SONOMA, CA - When Pastor Kenneth Weiland returned to his church sanctuary on Sunday, upon turning on the house lights, he heard an anguished moan coming from the stage. That's when he noticed a trembling figure pressed against the inside of the plexiglass drum cage, pleading for release.
It was every pastor's worst nightmare: he had forgotten to let the drummer, 34-year-old Jackson Everest out of his drum cage the previous Sunday after church. The drummer had gone seven days without food and only a small amount of water from the Evian bottle he had taken on stage to perform last Sunday morning.
When discovered, Everest had sunken eyes, loose skin on his extremities, and his ribs and other bones were showing.
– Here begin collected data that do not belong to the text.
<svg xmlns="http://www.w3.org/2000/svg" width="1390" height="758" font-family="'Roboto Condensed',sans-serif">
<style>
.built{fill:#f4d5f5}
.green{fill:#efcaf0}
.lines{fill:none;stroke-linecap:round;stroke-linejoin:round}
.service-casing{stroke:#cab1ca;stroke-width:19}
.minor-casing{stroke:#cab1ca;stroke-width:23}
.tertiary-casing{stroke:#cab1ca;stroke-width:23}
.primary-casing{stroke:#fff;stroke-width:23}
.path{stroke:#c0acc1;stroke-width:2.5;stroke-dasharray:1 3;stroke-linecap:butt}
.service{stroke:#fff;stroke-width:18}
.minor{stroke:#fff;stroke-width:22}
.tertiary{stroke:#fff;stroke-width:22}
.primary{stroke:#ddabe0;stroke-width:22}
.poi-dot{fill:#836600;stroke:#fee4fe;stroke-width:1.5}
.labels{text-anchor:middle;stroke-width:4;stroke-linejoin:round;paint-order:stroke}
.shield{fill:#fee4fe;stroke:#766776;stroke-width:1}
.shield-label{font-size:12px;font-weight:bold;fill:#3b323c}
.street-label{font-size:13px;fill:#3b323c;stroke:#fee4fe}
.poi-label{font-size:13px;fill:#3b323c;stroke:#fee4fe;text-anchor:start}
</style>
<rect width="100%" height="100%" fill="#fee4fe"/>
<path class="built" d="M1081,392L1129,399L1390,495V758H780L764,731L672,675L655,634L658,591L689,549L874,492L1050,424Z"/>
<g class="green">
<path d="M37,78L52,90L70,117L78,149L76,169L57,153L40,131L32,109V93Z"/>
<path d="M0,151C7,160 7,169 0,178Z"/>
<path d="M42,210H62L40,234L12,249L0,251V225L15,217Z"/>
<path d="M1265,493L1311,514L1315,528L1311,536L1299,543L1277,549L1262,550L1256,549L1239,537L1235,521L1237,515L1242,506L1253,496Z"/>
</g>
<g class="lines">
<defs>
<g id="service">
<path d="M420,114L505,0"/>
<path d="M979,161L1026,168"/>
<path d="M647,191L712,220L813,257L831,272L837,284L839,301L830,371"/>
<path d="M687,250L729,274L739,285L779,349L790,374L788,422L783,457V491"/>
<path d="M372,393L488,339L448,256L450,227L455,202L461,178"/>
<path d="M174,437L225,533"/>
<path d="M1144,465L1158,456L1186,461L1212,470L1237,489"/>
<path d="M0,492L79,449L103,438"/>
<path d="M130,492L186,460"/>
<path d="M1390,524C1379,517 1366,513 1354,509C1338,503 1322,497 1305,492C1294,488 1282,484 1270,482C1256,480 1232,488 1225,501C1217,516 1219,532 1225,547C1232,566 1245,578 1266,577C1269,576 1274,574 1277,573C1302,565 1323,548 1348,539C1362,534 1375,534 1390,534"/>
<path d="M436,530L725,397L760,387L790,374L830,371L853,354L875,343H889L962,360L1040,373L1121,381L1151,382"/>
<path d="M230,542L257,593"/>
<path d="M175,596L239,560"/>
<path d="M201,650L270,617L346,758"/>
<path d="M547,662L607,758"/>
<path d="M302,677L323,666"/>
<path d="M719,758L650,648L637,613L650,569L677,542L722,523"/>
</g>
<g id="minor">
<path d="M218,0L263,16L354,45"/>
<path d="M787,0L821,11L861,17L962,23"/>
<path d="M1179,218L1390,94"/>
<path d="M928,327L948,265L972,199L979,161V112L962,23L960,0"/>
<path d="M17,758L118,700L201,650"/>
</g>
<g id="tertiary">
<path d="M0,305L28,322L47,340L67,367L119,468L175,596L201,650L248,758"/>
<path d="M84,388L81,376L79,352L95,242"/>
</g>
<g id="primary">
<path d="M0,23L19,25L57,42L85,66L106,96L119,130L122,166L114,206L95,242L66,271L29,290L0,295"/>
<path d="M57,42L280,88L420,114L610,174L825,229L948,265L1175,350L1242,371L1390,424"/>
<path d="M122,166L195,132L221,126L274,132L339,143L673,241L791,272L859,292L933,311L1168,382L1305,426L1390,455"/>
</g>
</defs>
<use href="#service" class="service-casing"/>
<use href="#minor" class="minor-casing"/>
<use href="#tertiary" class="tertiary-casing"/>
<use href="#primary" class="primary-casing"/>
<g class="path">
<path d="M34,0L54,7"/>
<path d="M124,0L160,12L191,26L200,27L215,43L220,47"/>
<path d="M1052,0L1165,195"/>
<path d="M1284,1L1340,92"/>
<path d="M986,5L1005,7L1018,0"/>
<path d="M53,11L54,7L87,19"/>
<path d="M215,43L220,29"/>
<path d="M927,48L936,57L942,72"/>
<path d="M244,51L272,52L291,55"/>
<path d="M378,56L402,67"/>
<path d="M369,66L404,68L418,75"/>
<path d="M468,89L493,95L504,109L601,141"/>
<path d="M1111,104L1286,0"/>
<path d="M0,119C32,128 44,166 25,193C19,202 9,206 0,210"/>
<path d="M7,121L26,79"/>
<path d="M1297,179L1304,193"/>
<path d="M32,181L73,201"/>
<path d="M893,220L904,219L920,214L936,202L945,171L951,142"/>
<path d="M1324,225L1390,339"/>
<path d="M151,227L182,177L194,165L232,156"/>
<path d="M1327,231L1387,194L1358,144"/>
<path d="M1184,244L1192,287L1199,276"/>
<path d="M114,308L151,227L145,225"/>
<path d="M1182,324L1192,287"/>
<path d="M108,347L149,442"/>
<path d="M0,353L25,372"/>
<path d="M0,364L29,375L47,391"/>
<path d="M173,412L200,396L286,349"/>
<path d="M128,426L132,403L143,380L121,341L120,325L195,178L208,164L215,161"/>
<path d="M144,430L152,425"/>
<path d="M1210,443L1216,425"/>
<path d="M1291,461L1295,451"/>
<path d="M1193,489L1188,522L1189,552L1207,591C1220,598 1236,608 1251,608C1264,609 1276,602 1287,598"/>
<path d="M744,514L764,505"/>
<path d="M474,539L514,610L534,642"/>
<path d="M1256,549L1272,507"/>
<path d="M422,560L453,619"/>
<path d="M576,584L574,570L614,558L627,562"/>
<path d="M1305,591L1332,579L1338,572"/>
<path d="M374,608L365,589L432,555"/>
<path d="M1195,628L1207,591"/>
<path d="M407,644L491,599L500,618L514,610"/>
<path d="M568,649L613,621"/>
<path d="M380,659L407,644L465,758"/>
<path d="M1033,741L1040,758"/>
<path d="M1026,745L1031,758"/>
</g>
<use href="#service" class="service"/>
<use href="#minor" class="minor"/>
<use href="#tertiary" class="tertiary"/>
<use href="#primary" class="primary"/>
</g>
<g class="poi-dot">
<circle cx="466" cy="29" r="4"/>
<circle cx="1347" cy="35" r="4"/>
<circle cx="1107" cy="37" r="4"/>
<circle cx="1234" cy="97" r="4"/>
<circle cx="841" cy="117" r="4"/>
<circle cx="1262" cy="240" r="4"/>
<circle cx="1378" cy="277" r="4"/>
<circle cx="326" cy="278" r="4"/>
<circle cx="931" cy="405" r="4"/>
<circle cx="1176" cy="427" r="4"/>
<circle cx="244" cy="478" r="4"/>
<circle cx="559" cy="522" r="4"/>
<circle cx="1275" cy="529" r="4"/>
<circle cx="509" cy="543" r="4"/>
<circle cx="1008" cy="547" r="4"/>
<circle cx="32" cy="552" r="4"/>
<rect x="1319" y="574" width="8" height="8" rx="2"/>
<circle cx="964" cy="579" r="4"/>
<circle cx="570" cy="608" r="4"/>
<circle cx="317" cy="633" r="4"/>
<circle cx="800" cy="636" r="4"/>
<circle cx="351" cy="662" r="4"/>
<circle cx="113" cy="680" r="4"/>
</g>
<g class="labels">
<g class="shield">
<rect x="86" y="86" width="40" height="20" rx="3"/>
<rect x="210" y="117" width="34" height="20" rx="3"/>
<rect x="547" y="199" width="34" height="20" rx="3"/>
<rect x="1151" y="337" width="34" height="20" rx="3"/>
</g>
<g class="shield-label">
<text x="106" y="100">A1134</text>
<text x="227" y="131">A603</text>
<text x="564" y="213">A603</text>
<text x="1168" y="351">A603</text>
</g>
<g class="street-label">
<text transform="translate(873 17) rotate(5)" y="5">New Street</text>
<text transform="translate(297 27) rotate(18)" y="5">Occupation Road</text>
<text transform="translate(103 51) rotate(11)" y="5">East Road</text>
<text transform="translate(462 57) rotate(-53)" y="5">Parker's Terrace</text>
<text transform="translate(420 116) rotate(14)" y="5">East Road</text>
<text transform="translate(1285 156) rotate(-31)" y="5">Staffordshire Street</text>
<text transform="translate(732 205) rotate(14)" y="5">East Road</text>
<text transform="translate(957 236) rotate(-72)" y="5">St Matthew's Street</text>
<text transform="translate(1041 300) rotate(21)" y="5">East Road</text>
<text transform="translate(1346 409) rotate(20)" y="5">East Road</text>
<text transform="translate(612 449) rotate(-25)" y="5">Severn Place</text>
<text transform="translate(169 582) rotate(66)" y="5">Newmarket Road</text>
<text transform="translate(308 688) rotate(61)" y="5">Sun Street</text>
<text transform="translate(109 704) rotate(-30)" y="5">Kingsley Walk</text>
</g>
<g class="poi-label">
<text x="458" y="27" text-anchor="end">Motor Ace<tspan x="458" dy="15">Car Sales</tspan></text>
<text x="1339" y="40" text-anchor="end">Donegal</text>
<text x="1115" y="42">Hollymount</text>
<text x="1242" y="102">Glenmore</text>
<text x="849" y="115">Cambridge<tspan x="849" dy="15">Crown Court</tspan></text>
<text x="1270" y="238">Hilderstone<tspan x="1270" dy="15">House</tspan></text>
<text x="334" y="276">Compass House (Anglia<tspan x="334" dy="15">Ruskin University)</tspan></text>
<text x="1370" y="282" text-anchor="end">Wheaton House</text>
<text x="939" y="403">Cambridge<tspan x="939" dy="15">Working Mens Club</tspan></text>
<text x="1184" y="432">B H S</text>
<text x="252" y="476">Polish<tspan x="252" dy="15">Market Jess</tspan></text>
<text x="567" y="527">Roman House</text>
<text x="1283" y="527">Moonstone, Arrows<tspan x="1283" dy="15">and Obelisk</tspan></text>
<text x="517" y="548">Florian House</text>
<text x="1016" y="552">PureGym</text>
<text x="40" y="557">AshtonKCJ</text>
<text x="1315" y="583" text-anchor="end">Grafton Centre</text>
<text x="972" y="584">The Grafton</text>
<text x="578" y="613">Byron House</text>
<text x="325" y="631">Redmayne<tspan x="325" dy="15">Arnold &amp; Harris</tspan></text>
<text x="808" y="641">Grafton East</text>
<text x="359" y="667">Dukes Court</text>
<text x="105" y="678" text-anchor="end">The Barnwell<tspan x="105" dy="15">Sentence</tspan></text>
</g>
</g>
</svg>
His drum sticks had been gnawed at and the skin of his snare drum had been entirely devoured. "I thought drum heads were made of animal skin," Everest later told authorities, "but I'm pretty sure it was pure plastic." An overturned floor tom had been used as a makeshift toilet.
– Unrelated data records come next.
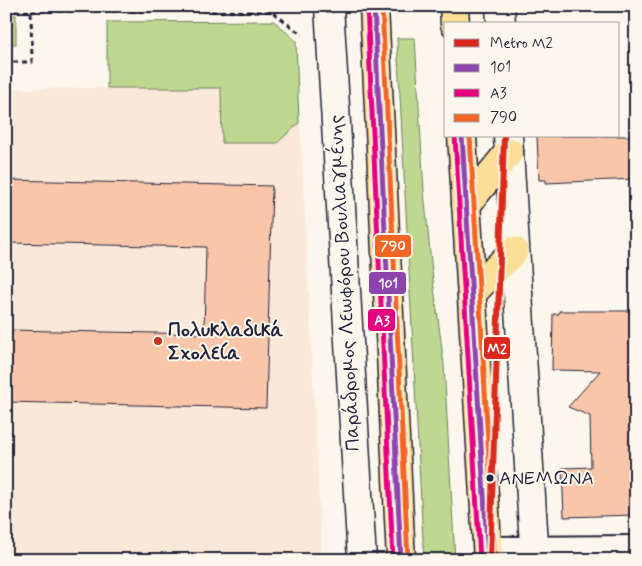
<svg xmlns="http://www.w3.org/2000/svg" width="642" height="566" font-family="Mynerve,sans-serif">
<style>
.built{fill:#fae8d8}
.green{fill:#bfd88f;stroke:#707d65}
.building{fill:#f9c6aa;stroke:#22223b}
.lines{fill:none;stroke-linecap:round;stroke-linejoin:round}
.minor-casing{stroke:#22223b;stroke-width:30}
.tertiary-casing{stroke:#22223b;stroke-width:31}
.primary-casing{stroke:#22223b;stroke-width:31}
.path{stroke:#22223b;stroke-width:3;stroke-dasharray:5 4;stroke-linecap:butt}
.minor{stroke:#fbf7ec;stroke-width:26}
.tertiary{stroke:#fbf7ec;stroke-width:28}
.primary{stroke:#fdde96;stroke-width:28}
.bus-1-casing{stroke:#fbf7ec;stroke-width:9}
.bus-2-casing{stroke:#fbf7ec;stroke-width:9}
.bus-3-casing{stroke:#fbf7ec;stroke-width:9}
.bus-1{stroke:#8e44ad;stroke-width:5}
.bus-2{stroke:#e5007d;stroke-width:5}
.bus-3{stroke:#f26522;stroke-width:5}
.metro-1-casing{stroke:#fbf7ec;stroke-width:10}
.metro-1{stroke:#da291c;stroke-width:6}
.poi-dot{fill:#c8321e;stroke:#fbf7ec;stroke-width:2}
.bus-dot{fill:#22223b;stroke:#fbf7ec;stroke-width:2}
.labels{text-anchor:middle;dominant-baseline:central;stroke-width:4;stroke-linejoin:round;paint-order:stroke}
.bus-label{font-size:19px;fill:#22223b;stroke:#fbf7ec;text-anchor:start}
.street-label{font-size:20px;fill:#22223b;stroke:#fbf7ec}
.poi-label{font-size:20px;font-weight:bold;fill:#22223b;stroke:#fbf7ec;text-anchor:start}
.line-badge{stroke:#fbf7ec;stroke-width:2}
.badge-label{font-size:14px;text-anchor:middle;font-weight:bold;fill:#fff}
</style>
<rect width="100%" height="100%" fill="#fbf7ec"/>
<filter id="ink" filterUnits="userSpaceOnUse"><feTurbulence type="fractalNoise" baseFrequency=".02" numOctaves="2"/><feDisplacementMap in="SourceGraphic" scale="10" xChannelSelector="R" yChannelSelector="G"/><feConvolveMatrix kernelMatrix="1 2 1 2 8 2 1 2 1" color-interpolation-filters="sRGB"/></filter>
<g filter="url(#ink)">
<path class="built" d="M107 22 296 41 322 560H6V89L107 88Z"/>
<g class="green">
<rect x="6" y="15" width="10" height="29"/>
<path d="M274 21 296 41 299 123 277 143H222L221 88H107V22Z"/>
<path d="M397 38H415L424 192 432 272 444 365 455 560H424Z"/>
</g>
<g class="building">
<path d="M537 136H636V179L546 183V180H539Z"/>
<path d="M6 180 272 186 266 408 6 402V330L204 334 206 247 6 243Z"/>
<path d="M559 311H636V515L564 517 562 468 591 467 590 416 568 407 600 371 552 370 553 314H559Z"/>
</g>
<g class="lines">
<g class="minor-casing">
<path id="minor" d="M487 550 636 549"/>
</g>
<g class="tertiary-casing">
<g id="tertiary">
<path d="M329 6 362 560"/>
<path d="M500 6 501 24"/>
<path d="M508 136 535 560"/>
</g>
</g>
<g class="primary-casing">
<g id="primary">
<path d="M374 6 401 560"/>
<path d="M454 6 455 24"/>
<path d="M462 136 488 560"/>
<path d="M466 205 509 152"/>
<path d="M472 293 514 251"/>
</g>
</g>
<g class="path">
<path d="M6 11H31L32 62H6"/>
<path d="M31 11H271L302 35"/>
</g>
<use href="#minor" class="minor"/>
<use href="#tertiary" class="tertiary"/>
<use href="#primary" class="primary"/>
<g class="bus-1-casing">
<g id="bus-1">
<path d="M374 6 401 560"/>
<path d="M462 136 488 560"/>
</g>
</g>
<g class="bus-2-casing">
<g id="bus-2">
<path d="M367 6 393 560"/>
<path d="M455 136 480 560"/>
</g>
</g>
<g class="bus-3-casing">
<g id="bus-3">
<path d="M382 6 408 560"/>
<path d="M470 136 495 560"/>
</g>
</g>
<use href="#bus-1" class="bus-1"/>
<use href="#bus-2" class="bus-2"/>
<use href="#bus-3" class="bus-3"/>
<g class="metro-1-casing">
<path id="metro-1" d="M490 560 504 136"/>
</g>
<use href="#metro-1" class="metro-1"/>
</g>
</g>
<circle class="poi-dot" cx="158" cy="341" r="5"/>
<circle class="bus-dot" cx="490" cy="478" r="4.5"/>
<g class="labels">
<g class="bus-label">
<text x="499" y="478">ΑΝΕΜΩΝΑ</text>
</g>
<g class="street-label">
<text transform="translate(345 283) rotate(-93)">Παράδρομος Λεωφόρου Βουλιαγμένης</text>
</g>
<g class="poi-label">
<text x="168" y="330">Πολυκλαδικά<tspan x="168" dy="23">Σχολεία</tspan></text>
</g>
</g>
<g class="line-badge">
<rect x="374" y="234" width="38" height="24" rx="5" fill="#f26522"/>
<rect x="368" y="271" width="39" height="24" rx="5" fill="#8e44ad"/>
<rect x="367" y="308" width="29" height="24" rx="5" fill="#e5007d"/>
<rect x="483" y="336" width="28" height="24" rx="5" fill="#da291c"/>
</g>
<g class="badge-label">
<text x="393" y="250">790</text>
<text x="388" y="288">101</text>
<text x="382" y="325">Α3</text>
<text x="497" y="353">Μ2</text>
</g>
<rect width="642" height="566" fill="none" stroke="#fbf7ec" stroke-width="25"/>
<rect x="12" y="12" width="617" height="541" fill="none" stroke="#22223b" stroke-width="2" filter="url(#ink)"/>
<rect x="444" y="22" width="175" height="115" fill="#fbf7ec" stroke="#a4a2a5"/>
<rect x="454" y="39" width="25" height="8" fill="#da291c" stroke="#a4a2a5"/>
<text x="490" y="48" font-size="15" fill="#22223b">Metro Μ2</text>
<rect x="454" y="64" width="25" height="8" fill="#8e44ad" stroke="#a4a2a5"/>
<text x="490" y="72" font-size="15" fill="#22223b">101</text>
<rect x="454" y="89" width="25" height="8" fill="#e5007d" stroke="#a4a2a5"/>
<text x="490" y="98" font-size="15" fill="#22223b">Α3</text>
<rect x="454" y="114" width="25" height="8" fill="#f26522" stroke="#a4a2a5"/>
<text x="490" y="122" font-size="15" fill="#22223b">790</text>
</svg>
Paramedics on the scene said that at first Everest was unable to move, but when they fed him some bagels from the foyer and gave him a sip of freshly-brewed extra-light roast coffee, he perked right up. It was about that time the rest of the worship team arrived to get warmed up.
"He just sat right back down on the stool and started playing," said pastor Weiland. "Guy's a machine."
"I just love drumming," Everest said.
Weiland says he set a reminder on his phone this Sunday to let the drummer out at the end of the second service but has placed an emergency kit with trail bars and bottled water inside the cage, just in case.